I did things to myself for him, but that wasn’t the only part of my life. It didn’t take time exactly. It wasn’t even the main thing. It had about the same relation to my life as buying a lottery ticket might. You’d see it in your wallet a few times a day, you’d remember it, but it was not really anything. Still, if you took it away, your life would be different.
EVEN THOUGH I was always looking, sometimes I didn’t want to find him. It was the way you touched a sore. It depended. Some days I was too tired and solace mattered more. Solace was women, kind hands on foreheads, my grandmother. Once, when I was a child raking leaves in old loose clothes with my grandmother, the autumn gathering its huge skirts of wind, fall dark threatening, the window lights in houses blurring deeper orange, I saw a man in a shiny dark suit walking, turning in our drive. I couldn’t tell if his suit was green or black. He walked with a slight drag on the left. At that moment, I didn’t want him to be my father.
The man was a knife sharpener. My grandmother had a whetstone in the kitchen. We sent him away.
Other days I had surges of animal strength and longed for the circus, whatever the end. Those were the days I did things to myself. I learned about pain from teeth. I pulled at the loose ones, I tested pain.
Sometimes it went gentler. I collected things from outside to save, to show him what he’d missed while he was gone. I had a wasp’s nest from Wisconsin I’d moved with me everyplace I’d lived, I still had it, and my butterflies in cigar boxes, all my saved things.
My grandmother called me outside—this was always—and said, come here, lookit see. She’d whisper if it was a bird or an insect or cat babies, something animal and skittish. But she’d point at the shape of a flower, slight as a lily of the valley or as large as the oak. Even a cloud.
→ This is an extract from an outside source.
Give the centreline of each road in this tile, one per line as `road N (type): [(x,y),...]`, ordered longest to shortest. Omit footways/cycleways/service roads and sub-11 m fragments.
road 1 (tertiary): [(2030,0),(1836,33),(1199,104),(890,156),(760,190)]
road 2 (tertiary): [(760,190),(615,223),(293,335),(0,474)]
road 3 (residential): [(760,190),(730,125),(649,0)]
She took a walk every
day.
“I’m glad you saw that,” she said after, as if there were some positive good in just seeing.
We were different. I had to take everything and keep it, so it meant something. I wanted him to see it too. I liked to own. I filled my pockets with stones and acorns. My grandmother just left it all where it was. While she watched, her mouth grew nervous with the tension of someone frightened while receiving a pleasure, frightened that she would move or do something to make it stop and go away. If she ever had sex, she’d have been like that too, I know that. She’d have kept still until it was over and only then could she laugh and spill over relief that she hadn’t spoilt it somehow. By doing something herself, something that she’d thought of on her own. You understand that about people you know from every day. How they’d be in love at night or anywhere. She felt ashamed of herself. She most often wanted to make herself invisible.
I hope she had real love. There’s no way to find out such things. It is a constant and sad thing to love a person whose lifetime only barely intersects your own.
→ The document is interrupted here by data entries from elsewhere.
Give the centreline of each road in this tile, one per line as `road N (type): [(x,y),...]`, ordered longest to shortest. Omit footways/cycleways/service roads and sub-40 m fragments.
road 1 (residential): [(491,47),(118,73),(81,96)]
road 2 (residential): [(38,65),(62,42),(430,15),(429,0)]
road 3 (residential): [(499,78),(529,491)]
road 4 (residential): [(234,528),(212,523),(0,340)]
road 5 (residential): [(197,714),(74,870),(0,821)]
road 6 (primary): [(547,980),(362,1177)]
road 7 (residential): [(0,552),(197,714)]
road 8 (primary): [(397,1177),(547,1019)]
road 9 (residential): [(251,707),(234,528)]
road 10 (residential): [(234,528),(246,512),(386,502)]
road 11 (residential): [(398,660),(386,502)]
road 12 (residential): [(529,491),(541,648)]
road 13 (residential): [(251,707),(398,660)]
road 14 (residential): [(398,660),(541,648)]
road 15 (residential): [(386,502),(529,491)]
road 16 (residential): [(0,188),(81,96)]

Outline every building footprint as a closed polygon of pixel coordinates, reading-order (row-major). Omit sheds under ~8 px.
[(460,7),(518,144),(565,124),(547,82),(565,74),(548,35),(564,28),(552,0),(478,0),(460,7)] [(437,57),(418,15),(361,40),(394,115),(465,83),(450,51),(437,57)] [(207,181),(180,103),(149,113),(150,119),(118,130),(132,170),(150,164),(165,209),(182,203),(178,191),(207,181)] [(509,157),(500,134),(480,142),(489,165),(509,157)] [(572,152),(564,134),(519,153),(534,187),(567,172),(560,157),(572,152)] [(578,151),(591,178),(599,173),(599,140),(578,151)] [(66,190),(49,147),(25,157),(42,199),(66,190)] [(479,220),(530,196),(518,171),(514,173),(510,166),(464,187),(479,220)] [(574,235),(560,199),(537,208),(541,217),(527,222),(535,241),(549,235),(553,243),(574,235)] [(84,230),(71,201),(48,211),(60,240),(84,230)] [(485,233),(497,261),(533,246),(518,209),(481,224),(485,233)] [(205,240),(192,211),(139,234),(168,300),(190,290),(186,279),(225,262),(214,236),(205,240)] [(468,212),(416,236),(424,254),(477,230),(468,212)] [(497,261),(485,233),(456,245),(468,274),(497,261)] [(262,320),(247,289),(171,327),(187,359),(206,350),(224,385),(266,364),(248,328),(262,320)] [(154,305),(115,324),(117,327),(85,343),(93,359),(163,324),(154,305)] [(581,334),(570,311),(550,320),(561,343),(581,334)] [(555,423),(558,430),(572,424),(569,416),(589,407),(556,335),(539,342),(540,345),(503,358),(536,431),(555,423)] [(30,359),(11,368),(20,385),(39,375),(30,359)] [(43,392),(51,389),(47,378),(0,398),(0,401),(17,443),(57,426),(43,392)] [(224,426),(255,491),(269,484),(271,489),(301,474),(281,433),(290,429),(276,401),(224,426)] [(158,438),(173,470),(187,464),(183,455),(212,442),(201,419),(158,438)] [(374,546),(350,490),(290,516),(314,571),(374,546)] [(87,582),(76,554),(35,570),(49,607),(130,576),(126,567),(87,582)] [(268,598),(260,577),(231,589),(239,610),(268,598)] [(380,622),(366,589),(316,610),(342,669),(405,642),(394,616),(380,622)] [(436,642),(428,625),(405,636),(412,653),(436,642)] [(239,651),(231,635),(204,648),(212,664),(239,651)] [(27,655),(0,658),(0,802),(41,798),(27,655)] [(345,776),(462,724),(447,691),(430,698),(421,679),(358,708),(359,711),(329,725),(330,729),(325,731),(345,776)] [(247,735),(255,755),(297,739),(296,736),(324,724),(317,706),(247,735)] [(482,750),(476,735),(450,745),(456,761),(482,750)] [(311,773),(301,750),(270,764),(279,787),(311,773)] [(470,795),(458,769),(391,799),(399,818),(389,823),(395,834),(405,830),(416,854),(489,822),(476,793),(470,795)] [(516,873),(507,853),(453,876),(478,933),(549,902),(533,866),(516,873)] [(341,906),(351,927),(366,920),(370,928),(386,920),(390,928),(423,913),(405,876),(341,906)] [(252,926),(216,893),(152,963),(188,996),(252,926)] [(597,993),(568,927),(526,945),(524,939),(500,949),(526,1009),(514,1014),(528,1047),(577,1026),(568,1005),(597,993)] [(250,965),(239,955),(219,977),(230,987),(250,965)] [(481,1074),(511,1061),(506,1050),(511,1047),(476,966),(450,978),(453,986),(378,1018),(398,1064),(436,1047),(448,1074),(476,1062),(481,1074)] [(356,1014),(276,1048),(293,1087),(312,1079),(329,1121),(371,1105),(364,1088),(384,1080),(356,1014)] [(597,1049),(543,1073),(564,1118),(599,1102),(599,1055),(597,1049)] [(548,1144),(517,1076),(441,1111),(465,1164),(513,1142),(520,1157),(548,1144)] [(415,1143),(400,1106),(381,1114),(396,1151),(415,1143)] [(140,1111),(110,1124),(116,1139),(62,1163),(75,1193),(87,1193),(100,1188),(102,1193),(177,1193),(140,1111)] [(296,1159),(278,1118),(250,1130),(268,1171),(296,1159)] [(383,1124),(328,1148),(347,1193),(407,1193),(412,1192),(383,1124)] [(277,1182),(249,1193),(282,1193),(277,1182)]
She was best later, smiling with that after gasp of “I’m glad you got to see that too.”
But what is it if a person sees the change of seasons all her life, studies the progress of flowers, wonders at the sky. What do they leave? They leave no record.
Maybe though there was more to it than I understood. Maybe she was trying to show me religion. My own attempts now seemed to me just superstition, a thousand teeth and dry leaves and acorns and nests. But even my father, whom they were all meant for, he would not know picking up a nest, what I had felt when I ran with it to the house. If he is only a man.
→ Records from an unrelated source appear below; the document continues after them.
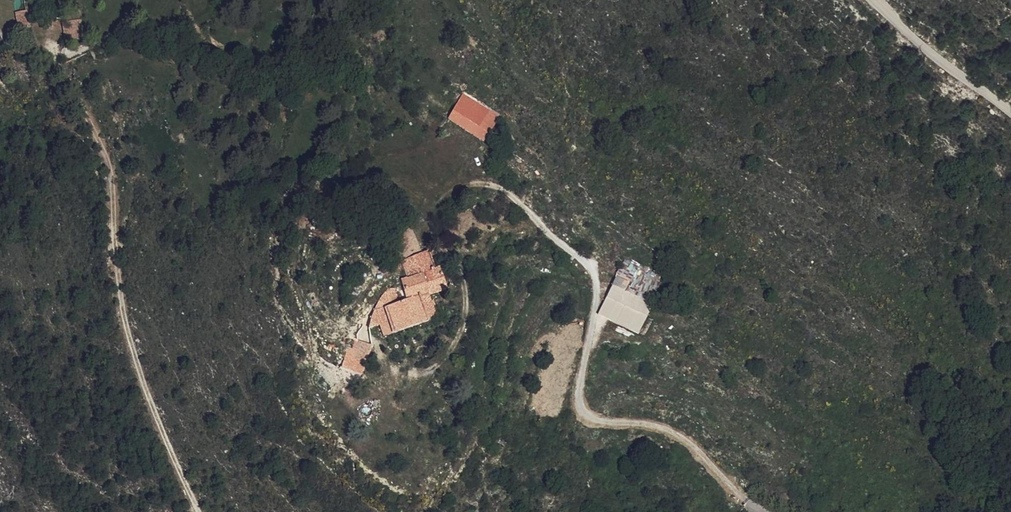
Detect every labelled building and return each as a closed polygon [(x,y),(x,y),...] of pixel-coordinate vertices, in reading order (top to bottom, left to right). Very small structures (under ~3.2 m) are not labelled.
[(15,26),(26,25),(24,10),(14,10),(15,26)] [(79,40),(79,23),(61,21),(62,40),(79,40)] [(500,117),(465,94),(448,119),(483,142),(500,117)] [(371,317),(370,325),(381,322),(385,334),(437,317),(429,294),(447,288),(440,266),(435,267),(429,249),(423,251),(412,226),(400,231),(397,226),(389,230),(401,256),(408,277),(401,279),(403,287),(388,287),(381,296),(375,307),(372,313),(371,317)] [(633,277),(621,271),(601,311),(641,331),(657,303),(627,288),(633,277)] [(372,342),(355,338),(341,366),(361,372),(372,342)]
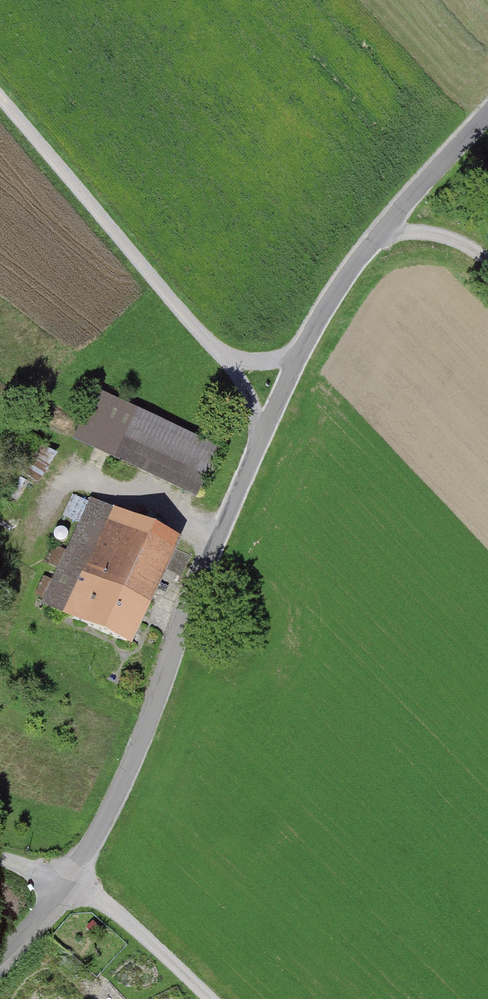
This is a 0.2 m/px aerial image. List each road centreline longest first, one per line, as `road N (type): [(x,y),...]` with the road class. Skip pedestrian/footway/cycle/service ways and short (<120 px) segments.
road 1 (unclassified): [(0,961),(69,883),(96,837),(201,573),(300,355),(343,279),(487,111)]
road 2 (track): [(0,95),(227,363),(264,435)]
road 3 (track): [(209,998),(101,898),(0,861)]

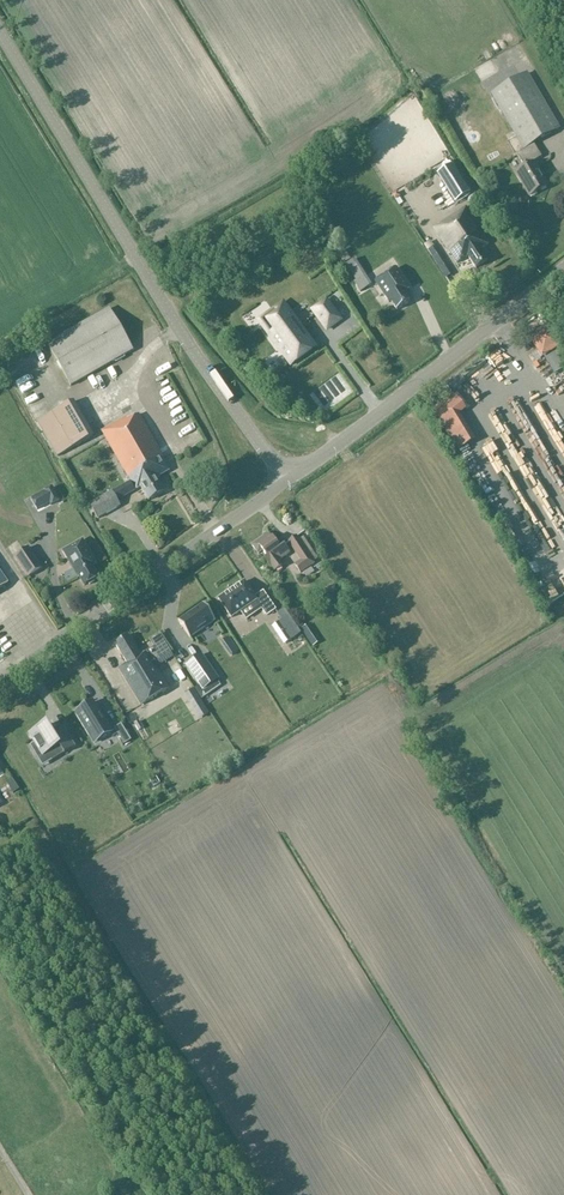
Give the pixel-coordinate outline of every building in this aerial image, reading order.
[(484,73),(502,63),(496,54),(479,64),(484,73)] [(530,196),(548,186),(534,162),(542,158),(534,144),(559,129),(527,74),(492,94),(525,151),(517,155),(525,168),(516,173),(530,196)] [(452,167),(438,176),(455,203),(469,194),(452,167)] [(413,181),(424,194),(435,184),(425,171),(413,181)] [(476,269),(488,261),(480,249),(489,243),(467,208),(435,229),(457,264),(468,257),(476,269)] [(356,282),(366,276),(355,260),(346,266),(356,282)] [(391,302),(397,311),(410,303),(404,293),(405,293),(405,292),(409,289),(409,290),(410,289),(396,268),(375,282),(389,303),(391,302)] [(290,368),(318,348),(285,301),(257,321),(290,368)] [(326,301),(313,311),(316,315),(325,327),(338,317),(330,306),(326,301)] [(47,345),(71,386),(133,351),(109,309),(47,345)] [(407,345),(419,343),(415,323),(403,326),(407,345)] [(549,330),(532,340),(543,356),(555,375),(563,369),(563,354),(549,330)] [(449,384),(455,391),(466,382),(460,375),(449,384)] [(94,436),(79,411),(74,401),(37,422),(43,432),(57,457),(94,436)] [(149,501),(164,492),(156,478),(168,471),(138,415),(128,421),(126,418),(102,432),(136,490),(141,487),(149,501)] [(168,468),(169,484),(179,484),(178,468),(168,468)] [(31,500),(38,511),(50,504),(51,506),(53,506),(58,503),(59,501),(60,501),(53,489),(31,500)] [(94,515),(98,521),(121,508),(112,493),(87,508),(92,516),(94,515)] [(279,561),(290,554),(284,546),(280,549),(272,538),(269,534),(252,546),(258,554),(263,551),(267,558),(265,559),(270,567),(271,567),(275,572),(283,567),(279,561)] [(301,573),(315,564),(297,537),(289,543),(301,561),(295,565),(301,573)] [(94,582),(94,580),(98,578),(91,568),(93,566),(80,542),(63,552),(77,576),(78,575),(84,586),(87,584),(90,585),(94,582)] [(43,569),(29,548),(14,558),(28,579),(43,569)] [(212,563),(200,567),(205,581),(217,577),(212,563)] [(8,584),(0,572),(0,589),(8,584)] [(275,610),(263,593),(255,598),(244,582),(218,600),(231,619),(251,605),(254,610),(259,606),(267,616),(275,610)] [(190,639),(215,622),(204,604),(179,621),(190,639)] [(274,624),(286,644),(295,638),(283,619),(274,624)] [(153,662),(161,657),(155,648),(140,657),(128,637),(126,638),(123,637),(118,640),(118,643),(115,644),(127,665),(119,669),(141,706),(169,689),(153,662)] [(219,680),(202,656),(186,667),(200,687),(195,690),(202,699),(221,686),(218,681),(219,680)] [(201,720),(209,715),(199,699),(191,704),(201,720)] [(100,715),(93,703),(81,710),(83,712),(78,715),(90,735),(95,732),(100,741),(111,734),(104,722),(100,715)] [(114,729),(124,745),(131,741),(121,725),(114,729)] [(30,747),(38,759),(55,748),(60,757),(76,747),(64,729),(53,736),(47,726),(31,736),(35,744),(30,747)] [(7,783),(14,795),(21,790),(13,779),(7,783)] [(3,810),(0,812),(0,823),(4,828),(12,823),(3,810)]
Maybe she tried to teach me to see a part and get something from the symmetry that would change me, and then, it would not be from her to me, personal, but from me to something bigger, her taking my child’s hand and touching it to the wide flat cloud thin eternal so I could feel the glacial weightlessness fill inside.
Where did the day go? My grandmother always asked that at dusk. Whatever she was doing, wherever she was in the house, she’d step out on the porch and lean her chin on the broom top, and hold each of her elbows with the other hand and say, “Where did the day go?”